On to the Caribbean
On to the Caribbean
After the leisurely pace of the last four days, it was time to pick up the tempo and make a real push for the islands. Captain Jesse had all hands on deck for an early departure. Given that I was up in the wee hours of the morning (0530) to dinghy our reluctant-to-leave crew member Jen into catch a taxi (she only had a week to spare- Read her story in Pt. 1- Cruising in Fast Forward), they let me sleep in until just after the anchor was secure in the bow roller and we were under way.

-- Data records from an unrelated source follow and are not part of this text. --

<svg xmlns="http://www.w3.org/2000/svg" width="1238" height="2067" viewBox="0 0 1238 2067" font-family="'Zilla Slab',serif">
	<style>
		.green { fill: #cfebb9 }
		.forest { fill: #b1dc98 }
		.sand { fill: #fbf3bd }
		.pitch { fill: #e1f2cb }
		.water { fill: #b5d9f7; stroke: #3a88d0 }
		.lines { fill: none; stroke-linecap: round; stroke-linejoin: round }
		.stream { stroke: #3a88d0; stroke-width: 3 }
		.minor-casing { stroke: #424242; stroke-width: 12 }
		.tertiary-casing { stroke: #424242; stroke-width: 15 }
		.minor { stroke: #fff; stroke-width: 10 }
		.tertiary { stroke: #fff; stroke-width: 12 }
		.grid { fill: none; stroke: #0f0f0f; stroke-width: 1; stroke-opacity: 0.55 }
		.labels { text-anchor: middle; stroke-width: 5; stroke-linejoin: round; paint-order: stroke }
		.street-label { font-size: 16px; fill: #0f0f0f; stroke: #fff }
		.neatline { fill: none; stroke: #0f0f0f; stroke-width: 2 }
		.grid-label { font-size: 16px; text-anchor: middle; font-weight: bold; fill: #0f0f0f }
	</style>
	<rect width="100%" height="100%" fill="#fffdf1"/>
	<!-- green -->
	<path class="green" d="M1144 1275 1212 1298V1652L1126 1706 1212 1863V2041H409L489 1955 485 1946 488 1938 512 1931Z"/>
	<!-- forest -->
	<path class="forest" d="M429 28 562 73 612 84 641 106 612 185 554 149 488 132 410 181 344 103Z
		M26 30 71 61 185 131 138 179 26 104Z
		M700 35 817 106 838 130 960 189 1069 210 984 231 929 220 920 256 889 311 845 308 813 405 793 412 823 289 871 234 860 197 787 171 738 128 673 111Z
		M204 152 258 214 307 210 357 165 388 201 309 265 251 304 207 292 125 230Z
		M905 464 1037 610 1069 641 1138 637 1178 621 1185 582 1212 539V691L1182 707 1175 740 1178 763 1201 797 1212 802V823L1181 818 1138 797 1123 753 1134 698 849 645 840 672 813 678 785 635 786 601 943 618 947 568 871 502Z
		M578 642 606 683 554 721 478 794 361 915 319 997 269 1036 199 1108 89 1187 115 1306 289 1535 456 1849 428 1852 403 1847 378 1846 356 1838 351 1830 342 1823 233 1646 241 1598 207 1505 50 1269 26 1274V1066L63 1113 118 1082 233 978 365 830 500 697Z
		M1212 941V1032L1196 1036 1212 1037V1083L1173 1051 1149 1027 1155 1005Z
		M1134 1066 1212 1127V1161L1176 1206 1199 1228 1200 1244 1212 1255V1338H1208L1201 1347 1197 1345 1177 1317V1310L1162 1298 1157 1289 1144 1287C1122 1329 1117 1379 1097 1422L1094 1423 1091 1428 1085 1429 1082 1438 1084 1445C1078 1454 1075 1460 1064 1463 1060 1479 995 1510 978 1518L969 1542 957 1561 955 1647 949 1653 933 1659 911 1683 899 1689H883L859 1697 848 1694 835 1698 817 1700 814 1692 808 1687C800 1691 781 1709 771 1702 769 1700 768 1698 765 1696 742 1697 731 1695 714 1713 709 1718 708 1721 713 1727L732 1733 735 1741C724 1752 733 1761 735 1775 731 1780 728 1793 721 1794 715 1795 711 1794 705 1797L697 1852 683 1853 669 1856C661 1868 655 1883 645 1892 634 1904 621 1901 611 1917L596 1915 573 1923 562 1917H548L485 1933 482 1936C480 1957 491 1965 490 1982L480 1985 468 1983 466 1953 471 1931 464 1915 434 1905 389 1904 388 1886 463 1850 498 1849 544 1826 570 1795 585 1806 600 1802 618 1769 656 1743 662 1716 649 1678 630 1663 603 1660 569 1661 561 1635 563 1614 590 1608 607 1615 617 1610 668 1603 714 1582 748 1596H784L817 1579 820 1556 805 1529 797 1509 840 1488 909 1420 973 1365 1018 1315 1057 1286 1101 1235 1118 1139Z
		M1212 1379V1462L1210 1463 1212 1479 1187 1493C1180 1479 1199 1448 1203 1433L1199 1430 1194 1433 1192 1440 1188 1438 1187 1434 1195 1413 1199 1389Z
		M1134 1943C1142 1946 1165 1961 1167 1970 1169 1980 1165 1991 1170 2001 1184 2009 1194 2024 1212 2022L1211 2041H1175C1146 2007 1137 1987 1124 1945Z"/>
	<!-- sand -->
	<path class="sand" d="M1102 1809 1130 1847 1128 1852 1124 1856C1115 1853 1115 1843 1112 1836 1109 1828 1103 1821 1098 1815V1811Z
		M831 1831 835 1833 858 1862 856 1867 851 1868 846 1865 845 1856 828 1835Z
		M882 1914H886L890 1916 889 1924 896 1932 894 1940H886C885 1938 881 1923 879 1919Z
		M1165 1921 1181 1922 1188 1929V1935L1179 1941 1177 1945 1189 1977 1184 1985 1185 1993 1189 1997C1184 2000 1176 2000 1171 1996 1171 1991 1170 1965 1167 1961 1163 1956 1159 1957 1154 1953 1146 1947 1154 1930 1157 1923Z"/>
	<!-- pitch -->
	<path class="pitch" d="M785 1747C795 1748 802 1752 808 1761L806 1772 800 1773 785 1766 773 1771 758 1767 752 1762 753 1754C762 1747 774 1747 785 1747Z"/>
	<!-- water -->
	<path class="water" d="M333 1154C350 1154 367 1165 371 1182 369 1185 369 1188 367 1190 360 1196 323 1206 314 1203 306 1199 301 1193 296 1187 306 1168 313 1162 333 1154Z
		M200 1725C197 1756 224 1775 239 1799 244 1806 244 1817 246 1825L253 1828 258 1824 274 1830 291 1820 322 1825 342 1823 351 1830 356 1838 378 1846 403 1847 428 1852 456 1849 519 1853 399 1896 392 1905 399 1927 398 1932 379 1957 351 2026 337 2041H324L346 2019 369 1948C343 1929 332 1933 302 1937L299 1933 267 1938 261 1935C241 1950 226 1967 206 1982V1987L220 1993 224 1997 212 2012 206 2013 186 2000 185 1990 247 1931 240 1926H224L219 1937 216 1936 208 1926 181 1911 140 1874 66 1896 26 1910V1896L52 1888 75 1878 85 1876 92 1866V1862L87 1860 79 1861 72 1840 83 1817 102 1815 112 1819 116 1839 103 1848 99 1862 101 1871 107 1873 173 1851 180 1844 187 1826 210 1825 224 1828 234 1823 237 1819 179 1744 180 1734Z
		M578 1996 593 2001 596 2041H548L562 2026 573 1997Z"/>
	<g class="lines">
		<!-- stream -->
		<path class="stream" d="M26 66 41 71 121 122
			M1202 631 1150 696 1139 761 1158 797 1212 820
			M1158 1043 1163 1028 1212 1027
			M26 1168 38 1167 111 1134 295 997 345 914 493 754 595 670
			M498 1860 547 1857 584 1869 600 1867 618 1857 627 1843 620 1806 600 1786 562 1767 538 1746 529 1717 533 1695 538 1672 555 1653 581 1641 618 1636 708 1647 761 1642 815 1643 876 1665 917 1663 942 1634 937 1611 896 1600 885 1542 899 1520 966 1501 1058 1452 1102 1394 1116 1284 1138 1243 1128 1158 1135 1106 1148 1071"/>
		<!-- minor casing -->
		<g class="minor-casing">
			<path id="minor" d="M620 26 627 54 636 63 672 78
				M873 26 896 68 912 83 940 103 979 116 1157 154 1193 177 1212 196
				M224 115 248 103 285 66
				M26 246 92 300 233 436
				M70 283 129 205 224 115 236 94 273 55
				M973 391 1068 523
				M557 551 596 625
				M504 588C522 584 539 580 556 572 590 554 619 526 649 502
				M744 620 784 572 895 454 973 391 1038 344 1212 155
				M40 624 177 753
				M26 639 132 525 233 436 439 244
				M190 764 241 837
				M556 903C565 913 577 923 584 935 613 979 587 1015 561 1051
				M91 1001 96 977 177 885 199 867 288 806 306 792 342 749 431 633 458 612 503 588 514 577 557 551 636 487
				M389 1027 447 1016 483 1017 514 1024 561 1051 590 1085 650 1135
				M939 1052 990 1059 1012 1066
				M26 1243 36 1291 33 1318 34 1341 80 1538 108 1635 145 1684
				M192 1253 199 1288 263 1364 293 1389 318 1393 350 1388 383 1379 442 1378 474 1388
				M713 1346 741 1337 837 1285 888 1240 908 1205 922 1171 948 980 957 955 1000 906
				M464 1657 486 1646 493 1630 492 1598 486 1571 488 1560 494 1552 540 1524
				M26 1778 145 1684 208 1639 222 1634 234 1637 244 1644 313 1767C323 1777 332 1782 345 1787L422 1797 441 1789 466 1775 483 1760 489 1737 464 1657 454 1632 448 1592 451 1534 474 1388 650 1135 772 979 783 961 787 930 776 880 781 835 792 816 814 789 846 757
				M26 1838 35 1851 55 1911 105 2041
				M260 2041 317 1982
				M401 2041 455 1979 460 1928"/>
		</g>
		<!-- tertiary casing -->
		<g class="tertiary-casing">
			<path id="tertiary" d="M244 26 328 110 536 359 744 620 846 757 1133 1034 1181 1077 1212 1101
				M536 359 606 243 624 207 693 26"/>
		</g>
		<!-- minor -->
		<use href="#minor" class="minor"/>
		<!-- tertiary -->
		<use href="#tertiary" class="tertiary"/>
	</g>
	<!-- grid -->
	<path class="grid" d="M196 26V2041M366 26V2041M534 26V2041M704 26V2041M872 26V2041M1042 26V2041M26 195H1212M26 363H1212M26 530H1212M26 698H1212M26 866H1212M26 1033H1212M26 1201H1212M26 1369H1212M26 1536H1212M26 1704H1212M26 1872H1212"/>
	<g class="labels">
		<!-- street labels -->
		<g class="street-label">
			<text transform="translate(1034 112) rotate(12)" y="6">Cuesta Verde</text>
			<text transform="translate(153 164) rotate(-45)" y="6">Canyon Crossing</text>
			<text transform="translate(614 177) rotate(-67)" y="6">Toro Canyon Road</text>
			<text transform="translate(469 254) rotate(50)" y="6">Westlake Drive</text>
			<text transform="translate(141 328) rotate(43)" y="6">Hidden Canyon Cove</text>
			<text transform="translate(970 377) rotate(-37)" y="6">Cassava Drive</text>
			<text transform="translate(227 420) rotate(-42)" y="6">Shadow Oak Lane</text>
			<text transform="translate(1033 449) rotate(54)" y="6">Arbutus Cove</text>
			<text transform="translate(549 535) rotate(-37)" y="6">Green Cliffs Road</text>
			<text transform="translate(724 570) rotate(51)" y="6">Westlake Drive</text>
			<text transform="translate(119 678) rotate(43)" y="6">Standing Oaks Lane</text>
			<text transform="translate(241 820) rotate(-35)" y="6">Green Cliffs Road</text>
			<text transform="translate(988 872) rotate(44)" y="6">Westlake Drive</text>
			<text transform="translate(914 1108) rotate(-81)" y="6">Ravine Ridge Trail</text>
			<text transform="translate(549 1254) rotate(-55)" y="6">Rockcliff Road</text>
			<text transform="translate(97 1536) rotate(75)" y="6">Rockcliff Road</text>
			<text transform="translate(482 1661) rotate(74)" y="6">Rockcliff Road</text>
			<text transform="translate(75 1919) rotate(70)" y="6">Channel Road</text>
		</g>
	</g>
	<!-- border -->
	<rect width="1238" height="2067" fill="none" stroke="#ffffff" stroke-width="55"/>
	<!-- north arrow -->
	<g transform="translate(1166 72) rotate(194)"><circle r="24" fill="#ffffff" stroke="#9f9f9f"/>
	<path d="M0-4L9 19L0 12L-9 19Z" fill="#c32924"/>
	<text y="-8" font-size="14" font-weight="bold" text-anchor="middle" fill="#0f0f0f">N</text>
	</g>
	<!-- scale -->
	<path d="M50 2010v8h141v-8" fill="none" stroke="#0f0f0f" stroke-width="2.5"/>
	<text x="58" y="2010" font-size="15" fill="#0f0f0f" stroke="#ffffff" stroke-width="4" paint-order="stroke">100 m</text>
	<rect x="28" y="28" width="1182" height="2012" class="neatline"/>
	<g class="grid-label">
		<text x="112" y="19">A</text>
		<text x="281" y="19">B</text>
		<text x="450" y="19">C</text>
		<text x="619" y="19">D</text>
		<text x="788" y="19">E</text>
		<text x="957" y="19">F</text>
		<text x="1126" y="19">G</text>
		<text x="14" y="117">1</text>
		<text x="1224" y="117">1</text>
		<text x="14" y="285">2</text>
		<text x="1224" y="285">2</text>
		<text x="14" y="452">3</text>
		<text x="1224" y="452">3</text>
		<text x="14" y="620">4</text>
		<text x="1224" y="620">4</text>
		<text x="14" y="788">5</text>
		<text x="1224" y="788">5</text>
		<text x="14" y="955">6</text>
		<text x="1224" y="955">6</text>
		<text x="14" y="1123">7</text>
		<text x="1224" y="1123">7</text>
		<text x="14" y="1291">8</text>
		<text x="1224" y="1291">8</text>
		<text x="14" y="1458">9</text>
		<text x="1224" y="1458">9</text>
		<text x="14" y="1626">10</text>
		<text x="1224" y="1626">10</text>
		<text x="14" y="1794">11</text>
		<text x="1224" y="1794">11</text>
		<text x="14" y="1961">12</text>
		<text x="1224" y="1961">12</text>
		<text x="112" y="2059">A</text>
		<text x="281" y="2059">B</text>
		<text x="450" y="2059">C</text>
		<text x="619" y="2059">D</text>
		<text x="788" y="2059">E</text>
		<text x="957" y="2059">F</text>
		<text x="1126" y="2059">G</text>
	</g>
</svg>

The sun was low in the sky as we headed for an east-end exit at 0800. Heading directly into the sun, the glare off the water made spotting coral heads much more difficult. Eye fatigue set in quickly as we strained to scan the horizon for hazards. Jesse decided to take the first exit possible to clear the reef to give us a break. It was a bit dicey but we finally had cleared into deeper water.
After a collective deep breath to relax, we suddenly noticed something dramatic had changed, the windex was no longer pointed straight forward—we could at long last actually sail this fine vessel and guess who just happened to be behind the wheel. Yep, Dave G (me). Up went the sails and we doused the engine. Ah yes, the quiet hum of the hulls skimming through the water. With a freshening breeze in the 17- to 20- knot range, we were soon scooting along at 10 knots. Still in the lee of Long Island, the sea was flat and Jesse leaned over to point out this would probably be the best sailing we’d have. I took that to heart and spent the next four hours trying to sort out a straight line so the old autopilot didn’t bench me.

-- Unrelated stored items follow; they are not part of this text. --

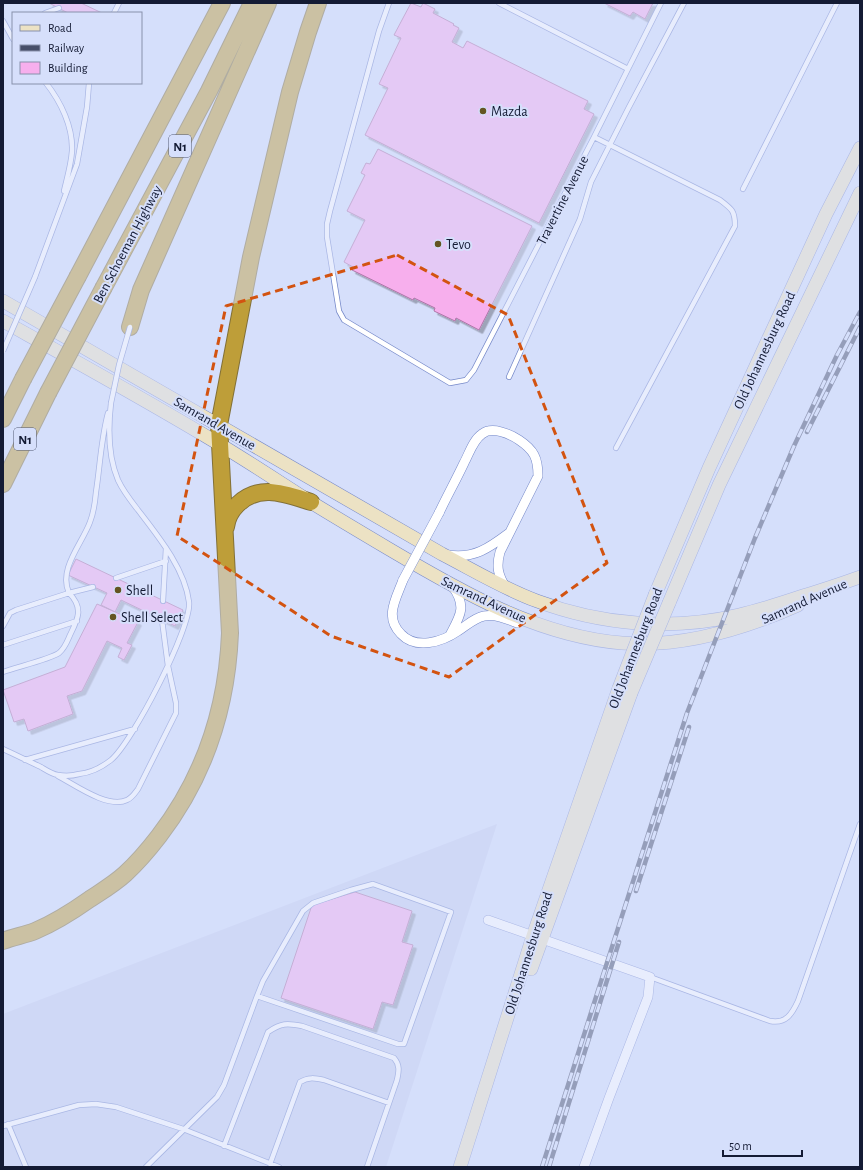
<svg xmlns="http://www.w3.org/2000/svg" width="863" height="1170" font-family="'Alegreya Sans',sans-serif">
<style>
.built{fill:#c7d1ef}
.building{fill:#f7afed;stroke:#af76a8;filter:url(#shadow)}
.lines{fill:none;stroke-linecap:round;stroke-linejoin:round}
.lane-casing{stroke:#7689c9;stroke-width:6}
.street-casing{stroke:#7689c9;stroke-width:10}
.secondary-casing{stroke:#7689c9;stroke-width:14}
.highway-casing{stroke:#827037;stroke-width:18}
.lane{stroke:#fff;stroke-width:4.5}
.street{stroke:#fff;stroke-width:9}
.secondary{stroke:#ece2c4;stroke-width:13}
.highway{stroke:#be9e39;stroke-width:16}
.rail-casing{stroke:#48506a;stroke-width:4.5}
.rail{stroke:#d6dffb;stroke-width:3;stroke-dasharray:9;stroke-linecap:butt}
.lane-bridge-casing{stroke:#7689c9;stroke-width:6;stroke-linecap:butt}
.street-bridge-casing{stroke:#7689c9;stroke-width:10;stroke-linecap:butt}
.secondary-bridge-casing{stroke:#7689c9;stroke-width:14;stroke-linecap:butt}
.highway-bridge-casing{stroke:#827037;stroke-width:18;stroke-linecap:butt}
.lane-bridge{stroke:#fff;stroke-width:4.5}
.street-bridge{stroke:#fff;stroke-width:9}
.secondary-bridge{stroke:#ece2c4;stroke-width:13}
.highway-bridge{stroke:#be9e39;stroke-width:16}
.marked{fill:none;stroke:#d35310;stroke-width:3;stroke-dasharray:8 5;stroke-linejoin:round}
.poi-dot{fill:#645421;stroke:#d6dffb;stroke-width:1.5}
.labels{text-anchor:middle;stroke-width:4;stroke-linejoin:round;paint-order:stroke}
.shield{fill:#d6dffb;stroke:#4e5670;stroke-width:1}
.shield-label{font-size:13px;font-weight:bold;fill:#141b34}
.poi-label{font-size:14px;fill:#141b34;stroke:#d6dffb;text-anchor:start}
.street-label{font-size:14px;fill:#141b34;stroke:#d6dffb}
</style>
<defs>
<filter id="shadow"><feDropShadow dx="3.5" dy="3.5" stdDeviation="0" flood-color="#0004"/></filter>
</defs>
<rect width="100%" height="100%" fill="#d6dffb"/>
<path class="built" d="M497,824L386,1167H3V1014Z"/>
<path class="building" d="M49,3H81L102,13H68Z
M411,3L421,7L423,3L435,9L433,13L454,24L453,25L459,28L452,42L463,48L467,41L588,101L584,109L594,114L539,223L365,135L388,88L379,84L401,38L394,35Z
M604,3H653L645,19L633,12L630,16Z
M378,149L532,226L479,330L456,318L455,321L434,311L435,308L414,298L413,300L352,270L353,267L344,262L365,220L347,211L365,175L361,173L366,163L370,164Z
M76,559L183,610L175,626L121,600L115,612L101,605L107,593L68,575Z
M97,604L138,622L127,643L132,645L124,660L118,657L122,648L107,641L82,691L67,696L73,714L28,731L24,719L14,722L3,690L65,667Z
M355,892L412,911L402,942L413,945L393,1005L382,1002L373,1029L281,998L312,905Z"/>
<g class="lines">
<defs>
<path id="lane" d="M389,3L379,31L330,211L327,224V237L339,311L344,320L450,383L466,380L474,370L594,137L661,3
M499,3L628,69
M45,13L59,8
M114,13L119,3
M3,21L13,39
M46,83C61,102 73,127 72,151C71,165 67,178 64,191
M594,137L720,200C732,209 735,211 735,226L616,448
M743,189L837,3
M35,277L77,164L87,107L89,83
M509,377L580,219L591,182L629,107L684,3
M116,578L166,561
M163,601L166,548
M3,626L10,613L16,610L69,593C58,569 82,544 90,522C94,512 95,503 96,492C100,466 101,439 108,413
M3,645L77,621
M3,672C16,667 48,660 59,653C65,648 67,642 70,635C78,619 84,608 69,593L93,587
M3,749C16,755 28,761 41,767C46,770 52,774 58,775C64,776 72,776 79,774C90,773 102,767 111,760C132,743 192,627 189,602C185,569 158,536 138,510C131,501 123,491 118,480C108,456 108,428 111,403
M25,760L135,729
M58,776C75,785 108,809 127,800C132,798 135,793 138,789L176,713V703L168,666L162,620
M650,977L770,1021C786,1024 792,1014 798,1001L860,824
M8,1124L26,1167
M3,1126L79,1105L96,1104L116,1107L183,1129L279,1167
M224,1146L268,1032C281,1023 287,1023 302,1026L394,1058C400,1065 399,1071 397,1080L367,1167
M270,1164L300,1082C308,1077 315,1078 324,1080L389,1103
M146,1167L217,1097L224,1085L257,996L398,1044H404L451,912L373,884L351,890L313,903L303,911L263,981L257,996"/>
<path id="street" d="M439,513C447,496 456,480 464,463C469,454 473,440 482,434C492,426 510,434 519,440C534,450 538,458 538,476L500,552C496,567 498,575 506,588
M448,555C474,559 489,548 509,533
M403,580C396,599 384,617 401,634C416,650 442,642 458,631C466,626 474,618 484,616C495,614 507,619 517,623
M450,635C460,616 467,607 453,587
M488,920L650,977L648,997L609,1098L584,1167"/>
<path id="secondary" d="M3,301L442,554C473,570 504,589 537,601C601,625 672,631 739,615C761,610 782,603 803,596C822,590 841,584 860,577
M3,321C75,361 148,401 219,444C249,462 279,482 309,501C335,517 362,533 389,549C460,591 537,636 622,643C682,648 744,629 798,605
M655,595L709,468L826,214L860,148
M669,603L719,485L860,193
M531,969L631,693
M460,1167L533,936L619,688"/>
<path id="highway" d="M78,276L222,3
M104,287L209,91L252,3
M130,327L141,290L268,3
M3,419L23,379
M3,484L48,393
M226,527C227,518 231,511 237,505C259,483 285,494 311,502
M3,941C13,937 25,935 35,931C54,923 73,911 90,899C102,891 114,884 125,874C137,863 149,849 159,836C205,776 227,708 230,633L219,425L251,257L290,92L308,32L318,3"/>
</defs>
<use href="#lane" class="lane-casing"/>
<use href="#street" class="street-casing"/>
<use href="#secondary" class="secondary-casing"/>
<use href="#highway" class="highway-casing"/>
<use href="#lane" class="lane"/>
<use href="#street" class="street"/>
<use href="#secondary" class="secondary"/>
<use href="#highway" class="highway"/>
<defs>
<path id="rail" d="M807,432L860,327
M636,891L689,727
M542,1167L596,997L687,713L755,538L794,446L837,355L860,312
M549,1167L619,942"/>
</defs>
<use href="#rail" class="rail-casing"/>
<use href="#rail" class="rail"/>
<defs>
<path id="lane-bridge" d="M3,351L35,277
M111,403L119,365L130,327"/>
<path id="street-bridge" d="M403,580L439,513"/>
<path id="secondary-bridge" d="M619,688L655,595
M631,693L669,603"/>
<path id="highway-bridge" d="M23,379L78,276
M48,393L104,287"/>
</defs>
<use href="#lane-bridge" class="lane-bridge-casing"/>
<use href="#street-bridge" class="street-bridge-casing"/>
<use href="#secondary-bridge" class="secondary-bridge-casing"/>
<use href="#highway-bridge" class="highway-bridge-casing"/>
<use href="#lane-bridge" class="lane-bridge"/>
<use href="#street-bridge" class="street-bridge"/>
<use href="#secondary-bridge" class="secondary-bridge"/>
<use href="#highway-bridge" class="highway-bridge"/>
</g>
<path d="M0 0H863V1170H0ZM397,255L508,315L607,563L449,677L331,636L177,536L226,306Z" fill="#d6dffb" fill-opacity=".55" fill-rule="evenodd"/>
<path class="marked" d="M397,255L508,315L607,563L449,677L331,636L177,536L226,306Z"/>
<g class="poi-dot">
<circle cx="483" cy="111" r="4"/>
<circle cx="438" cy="244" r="4"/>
<circle cx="118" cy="590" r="4"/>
<circle cx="113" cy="617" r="4"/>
</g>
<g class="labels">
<g class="shield">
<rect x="169" y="135" width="22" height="22" rx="3"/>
<rect x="14" y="428" width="22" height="22" rx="3"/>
</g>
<g class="shield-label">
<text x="180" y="151">N1</text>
<text x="25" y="444">N1</text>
</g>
<g class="poi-label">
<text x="491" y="116">Mazda</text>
<text x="446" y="249">Tevo</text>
<text x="126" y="595">Shell</text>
<text x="121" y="622">Shell Select</text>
</g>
<g class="street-label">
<text transform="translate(562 200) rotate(-63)" y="5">Travertine Avenue</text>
<text transform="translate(127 244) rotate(-62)" y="5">Ben Schoeman Highway</text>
<text transform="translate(764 350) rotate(-65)" y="5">Old Johannesburg Road</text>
<text transform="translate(215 423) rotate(30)" y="5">Samrand Avenue</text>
<text transform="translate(484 599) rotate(25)" y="5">Samrand Avenue</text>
<text transform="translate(804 601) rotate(-24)" y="5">Samrand Avenue</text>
<text transform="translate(635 648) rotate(-69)" y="5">Old Johannesburg Road</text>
<text transform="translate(528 953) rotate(-72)" y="5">Old Johannesburg Road</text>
</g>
</g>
<rect width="863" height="1170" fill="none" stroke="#141b34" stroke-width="8"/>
<rect x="12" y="12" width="130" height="72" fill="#d6dffb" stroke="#8891ab"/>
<rect x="20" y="25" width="20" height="6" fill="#ece2c4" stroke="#8891ab"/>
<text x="48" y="32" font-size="12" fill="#141b34">Road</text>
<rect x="20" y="45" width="20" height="6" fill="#48506a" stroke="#8891ab"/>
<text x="48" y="52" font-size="12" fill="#141b34">Railway</text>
<rect x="20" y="62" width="20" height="12" fill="#f7afed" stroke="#8891ab"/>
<text x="48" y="72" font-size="12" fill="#141b34">Building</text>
<path d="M723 1150v6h79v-6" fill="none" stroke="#141b34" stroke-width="2"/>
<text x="729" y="1150" font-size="12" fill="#141b34" stroke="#d6dffb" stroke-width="3" paint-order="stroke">50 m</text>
</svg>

Our fine young chef Jacob whipped up some sweet breakfast sandwiches. What a glorious day in the making. By noon we had our new watch schedules which would run 24/7 until we made landfall. This is what I had come to experience, a true blue-water run. Although I live in Colorado, I still manage to get four days of sailing in each week but really had an itch to see what offshore passages are all about.
We settled into our daily routines. James and Amanda would take a daily noon sextant reading and then huddle over the table for hours working out the math until the evening reading. Jesse was on a reading spree and burned through six or seven books, pausing only to make yet another snack of some sort—usually involving bacon or butter. Jacob would make his way to the stove to create yet another masterpiece for lunch or dinner. Afterward we would tag-team the dishes. All told each meal took a good two hours or so out of our day. In between eating and watches there is yet another glorious sunset (no green flash though) followed by the full moon rising on the opposite horizon.